Discovery of how a type of myelodysplastic syndrome functions
Researchers at Cima and the Clínica Universidad de Navarra reveal new clues about the mechanisms of a rare disease that affects bone marrow cells
September 11, 2024
A team of scientists from Cima and the Clínica Universidad de Navarra has achieved a better understanding of how a rare blood disease occurs: myelodysplastic syndrome with deletion in the long arm of chromosome 5 (5q MDS or 5q- syndrome). The results, published in Nature Communications, reveal new clues about the mechanisms of the disease and how it responds to conventional treatment with lenalidomide.
The deletion is a type of DNA lesion and, in the case of 5q- syndrome, it manifests itself with the lack of a part of the long arm (q arm) of human chromosome 5, which affects myeloid cells in the bone marrow.
The research, part of the Cancer Center Clínica Universidad de Navarra (CCUN), has analyzed in detail the bone marrow stem cells of patients with this type of syndrome using a single-cell sequencing technique. “The most surprising aspect of this study is that both cells with deletion in 5q and those without it present similar alterations in gene activity,” as explained by Dr. Mikel Hernáez, researcher on the project and director of the Computational Biology and Translational Genomics Program at Cima.

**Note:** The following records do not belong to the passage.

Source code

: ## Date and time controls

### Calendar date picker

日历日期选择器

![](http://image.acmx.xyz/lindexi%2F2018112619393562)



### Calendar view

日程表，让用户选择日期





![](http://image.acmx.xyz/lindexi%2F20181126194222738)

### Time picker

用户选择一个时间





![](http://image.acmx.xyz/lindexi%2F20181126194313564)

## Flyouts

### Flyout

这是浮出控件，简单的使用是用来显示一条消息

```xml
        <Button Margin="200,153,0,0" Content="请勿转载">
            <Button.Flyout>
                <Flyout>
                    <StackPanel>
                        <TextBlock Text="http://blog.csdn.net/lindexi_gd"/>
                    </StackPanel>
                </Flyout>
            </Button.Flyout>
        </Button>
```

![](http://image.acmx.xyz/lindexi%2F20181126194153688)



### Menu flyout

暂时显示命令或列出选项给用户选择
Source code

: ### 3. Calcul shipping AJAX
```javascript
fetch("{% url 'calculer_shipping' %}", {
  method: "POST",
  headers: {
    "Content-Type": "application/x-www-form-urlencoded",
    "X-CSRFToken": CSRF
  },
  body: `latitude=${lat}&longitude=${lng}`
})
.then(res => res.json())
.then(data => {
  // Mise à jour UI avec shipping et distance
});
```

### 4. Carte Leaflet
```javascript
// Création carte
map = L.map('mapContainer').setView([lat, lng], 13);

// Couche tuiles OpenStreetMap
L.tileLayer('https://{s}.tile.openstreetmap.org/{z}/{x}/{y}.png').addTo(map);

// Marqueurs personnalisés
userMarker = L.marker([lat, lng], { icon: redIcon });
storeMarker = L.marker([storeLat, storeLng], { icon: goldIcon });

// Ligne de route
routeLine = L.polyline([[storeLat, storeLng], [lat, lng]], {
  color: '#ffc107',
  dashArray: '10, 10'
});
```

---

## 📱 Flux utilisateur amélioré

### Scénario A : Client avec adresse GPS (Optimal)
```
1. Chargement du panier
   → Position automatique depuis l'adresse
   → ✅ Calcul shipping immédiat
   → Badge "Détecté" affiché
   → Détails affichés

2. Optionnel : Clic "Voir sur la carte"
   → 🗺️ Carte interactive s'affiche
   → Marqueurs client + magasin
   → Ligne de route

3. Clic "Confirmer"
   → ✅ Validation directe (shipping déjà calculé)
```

As Dr. Felipe Prósper, co-director of the Hemato-Oncology Program at Cima and of the Hematology and Hemotherapy Service at the Clínica Universidad de Navarra, adds, “our work indicates that all marrow cells, regardless of whether or not they have the deletion, contribute to abnormal blood formation in these patients”.
The scientists have also discovered that the deletion in 5q deregulates certain key genes, which could be why cells with the deletion play a greater role in the symptoms of the disease. “In patients who responded well to lenalidomide, the drug corrected many of the problems in gene activity in both deletion and non-deletion cells. But some alterations persisted, which may explain why some patients eventually relapsed. Those who did not respond to the treatment is because lenalidomide could not reverse the alterations in gene activity,” Dr. Teresa Ezponda, a scientist at Cima and one of the principal investigators of the study, concludes.
These findings help to better understand how this myelodysplastic syndrome works and how it responds to lenalidomide. The scientists hope that these results will serve to develop more effective and personalized therapies for this blood disease.
This research is part of the Navarra Health Research Institute (IdiSNA) and the Center for Biomedical Research in Cancer Network (CIBERONC), with the participation of 12 members belonging to two CIBER groups, one of them led by Dr. Felipe Prósper. It has also received public and private funding from various entities including the Government of Navarra, the Carlos III Health Institute, the Ministry of Science, Innovation and Universities, the “la Caixa” Foundation, and Iberdrola, through the Spanish Association Against Cancer, (EDITOR project), in the call for Accelerator Grants, awarded in coordination with Cancer Research UK (CRUK) and Fondazione AIRC per la Ricerca sul Cancro (AIRC).